Question

After how many decimal places, the decimal expansion of the rational number \(\frac{25}{2^2\times 5}\) will terminate?

• A. 1
• B. 2
• C. 3
• D. 4

Answer 1

The Correct Option is B

The problem asks us to determine the number of decimal places after which the decimal expansion of the rational number \(\frac{25}{2^2\times 5}\) will terminate. 
A rational number will have a terminating decimal expansion if its denominator can be expressed in the form \(2^m \times 5^n\), where \(m\) and \(n\) are non-negative integers.

First, let's simplify the given expression:

\[\frac{25}{2^2 \times 5} = \frac{25}{4 \times 5} = \frac{25}{20}\]

Now, simplify \(\frac{25}{20}\):

\[\frac{25}{20} = \frac{5}{4}\]

The denominator \(4\) is \(2^2\). Since it is in the form \(2^m\) (and implicitly \(5^0\)), the decimal expansion will terminate. 
The number of decimal places is determined by the largest power among \(m\) and \(n\).

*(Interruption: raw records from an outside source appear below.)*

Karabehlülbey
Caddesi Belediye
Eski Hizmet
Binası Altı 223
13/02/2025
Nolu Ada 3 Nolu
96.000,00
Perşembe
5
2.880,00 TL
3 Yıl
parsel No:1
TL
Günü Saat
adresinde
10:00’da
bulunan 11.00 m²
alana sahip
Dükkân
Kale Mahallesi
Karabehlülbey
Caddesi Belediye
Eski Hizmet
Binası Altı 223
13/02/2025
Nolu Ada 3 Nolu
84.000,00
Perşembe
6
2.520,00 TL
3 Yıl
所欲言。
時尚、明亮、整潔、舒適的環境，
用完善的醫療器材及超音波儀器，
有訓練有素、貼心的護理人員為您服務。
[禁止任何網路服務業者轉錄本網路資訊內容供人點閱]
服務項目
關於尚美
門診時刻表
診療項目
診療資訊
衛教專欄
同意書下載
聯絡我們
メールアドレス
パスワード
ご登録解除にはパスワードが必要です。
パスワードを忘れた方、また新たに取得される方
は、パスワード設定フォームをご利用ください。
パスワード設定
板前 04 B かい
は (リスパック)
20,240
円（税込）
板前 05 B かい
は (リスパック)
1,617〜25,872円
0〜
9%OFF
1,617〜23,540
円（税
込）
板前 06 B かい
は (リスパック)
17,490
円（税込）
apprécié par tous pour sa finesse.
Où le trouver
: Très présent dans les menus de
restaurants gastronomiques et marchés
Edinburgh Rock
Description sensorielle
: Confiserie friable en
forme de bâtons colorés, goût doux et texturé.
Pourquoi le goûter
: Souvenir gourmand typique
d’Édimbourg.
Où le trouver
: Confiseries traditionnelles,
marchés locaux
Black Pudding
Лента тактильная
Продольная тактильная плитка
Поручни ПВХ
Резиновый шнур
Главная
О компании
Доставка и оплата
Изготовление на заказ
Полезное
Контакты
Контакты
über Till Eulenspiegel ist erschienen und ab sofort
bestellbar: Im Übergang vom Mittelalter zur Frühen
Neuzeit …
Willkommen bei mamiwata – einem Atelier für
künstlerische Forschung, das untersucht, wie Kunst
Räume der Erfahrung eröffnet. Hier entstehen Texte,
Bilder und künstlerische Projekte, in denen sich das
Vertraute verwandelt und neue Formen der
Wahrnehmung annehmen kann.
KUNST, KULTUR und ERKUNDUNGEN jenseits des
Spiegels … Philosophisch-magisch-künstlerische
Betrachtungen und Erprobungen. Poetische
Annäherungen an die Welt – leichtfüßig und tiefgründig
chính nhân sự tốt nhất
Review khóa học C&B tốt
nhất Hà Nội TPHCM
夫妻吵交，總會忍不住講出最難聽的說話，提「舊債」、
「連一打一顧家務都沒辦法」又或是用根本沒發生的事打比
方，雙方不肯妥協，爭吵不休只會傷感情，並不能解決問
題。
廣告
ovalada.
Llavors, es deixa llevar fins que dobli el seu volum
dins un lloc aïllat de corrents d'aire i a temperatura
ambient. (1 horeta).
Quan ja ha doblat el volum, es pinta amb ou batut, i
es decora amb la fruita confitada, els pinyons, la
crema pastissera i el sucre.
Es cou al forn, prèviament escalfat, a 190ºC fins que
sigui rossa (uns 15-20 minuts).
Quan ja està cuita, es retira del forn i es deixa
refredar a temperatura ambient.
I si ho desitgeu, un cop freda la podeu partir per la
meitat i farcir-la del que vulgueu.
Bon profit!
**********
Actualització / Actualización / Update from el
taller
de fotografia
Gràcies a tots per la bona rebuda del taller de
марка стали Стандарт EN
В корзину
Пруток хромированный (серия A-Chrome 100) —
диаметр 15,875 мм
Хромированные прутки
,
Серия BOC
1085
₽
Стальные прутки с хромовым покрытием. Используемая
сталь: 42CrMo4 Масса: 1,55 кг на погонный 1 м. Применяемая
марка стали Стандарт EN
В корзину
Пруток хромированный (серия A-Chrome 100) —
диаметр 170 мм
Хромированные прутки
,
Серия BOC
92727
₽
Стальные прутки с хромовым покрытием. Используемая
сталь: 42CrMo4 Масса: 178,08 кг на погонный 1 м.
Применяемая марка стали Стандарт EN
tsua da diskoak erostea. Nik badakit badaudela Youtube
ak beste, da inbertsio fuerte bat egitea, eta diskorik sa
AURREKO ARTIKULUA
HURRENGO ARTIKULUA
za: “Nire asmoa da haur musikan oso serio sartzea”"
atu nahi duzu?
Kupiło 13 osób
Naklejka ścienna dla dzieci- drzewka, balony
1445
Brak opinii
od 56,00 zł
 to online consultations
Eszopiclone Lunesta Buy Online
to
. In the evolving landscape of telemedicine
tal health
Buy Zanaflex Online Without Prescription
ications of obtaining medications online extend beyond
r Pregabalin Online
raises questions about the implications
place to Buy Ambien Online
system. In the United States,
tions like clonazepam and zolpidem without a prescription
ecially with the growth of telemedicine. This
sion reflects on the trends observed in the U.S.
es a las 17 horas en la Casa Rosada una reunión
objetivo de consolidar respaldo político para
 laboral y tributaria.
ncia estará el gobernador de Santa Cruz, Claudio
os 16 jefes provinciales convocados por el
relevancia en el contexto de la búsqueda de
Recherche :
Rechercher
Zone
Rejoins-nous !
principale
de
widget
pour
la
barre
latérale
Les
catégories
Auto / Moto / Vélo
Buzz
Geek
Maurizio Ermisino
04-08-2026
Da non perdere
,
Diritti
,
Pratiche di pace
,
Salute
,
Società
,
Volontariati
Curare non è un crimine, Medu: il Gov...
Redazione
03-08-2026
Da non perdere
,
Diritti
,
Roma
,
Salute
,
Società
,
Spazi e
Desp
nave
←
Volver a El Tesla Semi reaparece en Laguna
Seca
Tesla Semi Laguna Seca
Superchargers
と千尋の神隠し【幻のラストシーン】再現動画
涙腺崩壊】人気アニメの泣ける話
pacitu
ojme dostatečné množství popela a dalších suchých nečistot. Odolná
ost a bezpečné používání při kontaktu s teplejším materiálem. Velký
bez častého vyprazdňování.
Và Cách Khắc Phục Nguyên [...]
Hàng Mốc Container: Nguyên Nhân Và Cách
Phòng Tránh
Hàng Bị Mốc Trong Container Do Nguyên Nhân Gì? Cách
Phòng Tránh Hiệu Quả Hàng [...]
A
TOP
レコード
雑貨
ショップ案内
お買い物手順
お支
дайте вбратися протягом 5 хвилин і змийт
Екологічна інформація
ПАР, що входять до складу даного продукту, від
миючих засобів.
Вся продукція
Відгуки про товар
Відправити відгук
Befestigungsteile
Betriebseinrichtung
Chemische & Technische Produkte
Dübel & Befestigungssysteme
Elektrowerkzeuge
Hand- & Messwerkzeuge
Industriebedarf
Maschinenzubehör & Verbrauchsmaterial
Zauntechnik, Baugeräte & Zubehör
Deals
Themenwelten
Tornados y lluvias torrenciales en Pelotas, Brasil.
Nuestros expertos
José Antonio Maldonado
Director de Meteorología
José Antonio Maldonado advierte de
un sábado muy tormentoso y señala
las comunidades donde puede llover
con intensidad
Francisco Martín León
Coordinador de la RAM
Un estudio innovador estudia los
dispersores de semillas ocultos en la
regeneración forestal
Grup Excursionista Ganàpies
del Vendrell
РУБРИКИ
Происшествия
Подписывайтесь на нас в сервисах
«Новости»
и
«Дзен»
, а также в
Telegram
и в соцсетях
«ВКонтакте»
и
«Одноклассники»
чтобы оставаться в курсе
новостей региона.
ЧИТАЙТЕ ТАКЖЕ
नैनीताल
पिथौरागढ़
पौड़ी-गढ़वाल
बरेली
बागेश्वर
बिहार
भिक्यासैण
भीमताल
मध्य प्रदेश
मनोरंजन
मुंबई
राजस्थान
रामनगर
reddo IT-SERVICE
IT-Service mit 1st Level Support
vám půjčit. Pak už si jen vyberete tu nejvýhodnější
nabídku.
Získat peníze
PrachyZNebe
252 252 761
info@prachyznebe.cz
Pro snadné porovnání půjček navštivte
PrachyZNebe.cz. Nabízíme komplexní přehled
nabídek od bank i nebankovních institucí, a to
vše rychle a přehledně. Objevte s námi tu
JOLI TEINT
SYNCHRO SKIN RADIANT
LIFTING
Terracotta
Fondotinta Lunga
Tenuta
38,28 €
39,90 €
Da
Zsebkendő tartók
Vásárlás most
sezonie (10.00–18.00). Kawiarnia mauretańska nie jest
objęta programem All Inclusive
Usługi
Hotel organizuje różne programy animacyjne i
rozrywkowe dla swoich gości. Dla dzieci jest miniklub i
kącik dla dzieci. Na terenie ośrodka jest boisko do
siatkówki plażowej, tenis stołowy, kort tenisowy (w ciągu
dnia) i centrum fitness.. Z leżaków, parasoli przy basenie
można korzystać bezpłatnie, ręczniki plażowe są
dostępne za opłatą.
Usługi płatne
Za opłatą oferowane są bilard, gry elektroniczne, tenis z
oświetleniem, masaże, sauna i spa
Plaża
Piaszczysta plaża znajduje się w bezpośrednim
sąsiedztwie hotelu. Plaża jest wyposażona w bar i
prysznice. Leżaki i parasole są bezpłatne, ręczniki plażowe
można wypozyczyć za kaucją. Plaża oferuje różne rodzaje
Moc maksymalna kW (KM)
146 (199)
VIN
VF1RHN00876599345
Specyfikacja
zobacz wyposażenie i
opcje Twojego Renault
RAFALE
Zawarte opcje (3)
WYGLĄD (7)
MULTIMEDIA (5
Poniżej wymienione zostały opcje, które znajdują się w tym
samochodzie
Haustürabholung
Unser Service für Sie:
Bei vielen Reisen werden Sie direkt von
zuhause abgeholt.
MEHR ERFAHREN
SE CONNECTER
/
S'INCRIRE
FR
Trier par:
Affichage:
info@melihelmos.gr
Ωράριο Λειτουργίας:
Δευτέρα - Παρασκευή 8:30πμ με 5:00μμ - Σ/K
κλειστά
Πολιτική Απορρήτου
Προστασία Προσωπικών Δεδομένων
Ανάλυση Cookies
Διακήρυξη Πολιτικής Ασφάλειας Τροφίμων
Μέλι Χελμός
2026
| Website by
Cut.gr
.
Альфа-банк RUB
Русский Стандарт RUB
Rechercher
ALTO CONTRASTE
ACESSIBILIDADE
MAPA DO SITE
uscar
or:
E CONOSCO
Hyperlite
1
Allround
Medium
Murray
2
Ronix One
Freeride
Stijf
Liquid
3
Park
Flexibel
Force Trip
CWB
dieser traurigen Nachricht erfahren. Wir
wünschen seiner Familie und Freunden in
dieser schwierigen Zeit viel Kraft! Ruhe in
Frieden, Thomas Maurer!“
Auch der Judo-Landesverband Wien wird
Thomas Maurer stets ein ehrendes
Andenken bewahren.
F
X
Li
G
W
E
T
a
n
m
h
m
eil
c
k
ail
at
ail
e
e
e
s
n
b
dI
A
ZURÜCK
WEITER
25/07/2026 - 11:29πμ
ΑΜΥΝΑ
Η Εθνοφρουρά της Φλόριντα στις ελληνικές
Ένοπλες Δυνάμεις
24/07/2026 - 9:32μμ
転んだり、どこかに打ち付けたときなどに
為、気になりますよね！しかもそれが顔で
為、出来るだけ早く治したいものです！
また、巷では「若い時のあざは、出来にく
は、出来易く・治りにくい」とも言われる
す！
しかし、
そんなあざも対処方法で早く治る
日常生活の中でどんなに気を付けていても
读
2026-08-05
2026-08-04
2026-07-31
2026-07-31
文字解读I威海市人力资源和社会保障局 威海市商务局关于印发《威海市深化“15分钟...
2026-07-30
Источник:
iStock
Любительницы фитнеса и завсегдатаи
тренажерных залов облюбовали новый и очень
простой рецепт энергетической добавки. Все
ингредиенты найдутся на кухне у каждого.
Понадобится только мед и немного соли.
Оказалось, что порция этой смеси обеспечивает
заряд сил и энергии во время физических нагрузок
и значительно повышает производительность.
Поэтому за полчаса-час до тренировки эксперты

Here, \(m = 2\) and \(n = 0\). 
Thus, there are 2 decimal places.

Therefore, the number of decimal places in the terminating decimal expansion of the rational number \(\frac{25}{2^2 \times 5}\) is 2.

Answer 2

For the decimal expansion of a rational number to terminate, the denominator after simplification must have only 2 and 5 as prime factors. We simplify the denominator: \[ 2^2 \times 5 = 4 \times 5 = 20 \] The number 20 has only the prime factors 2 and 5. 
Hence, the decimal expansion will terminate after 2 decimal places.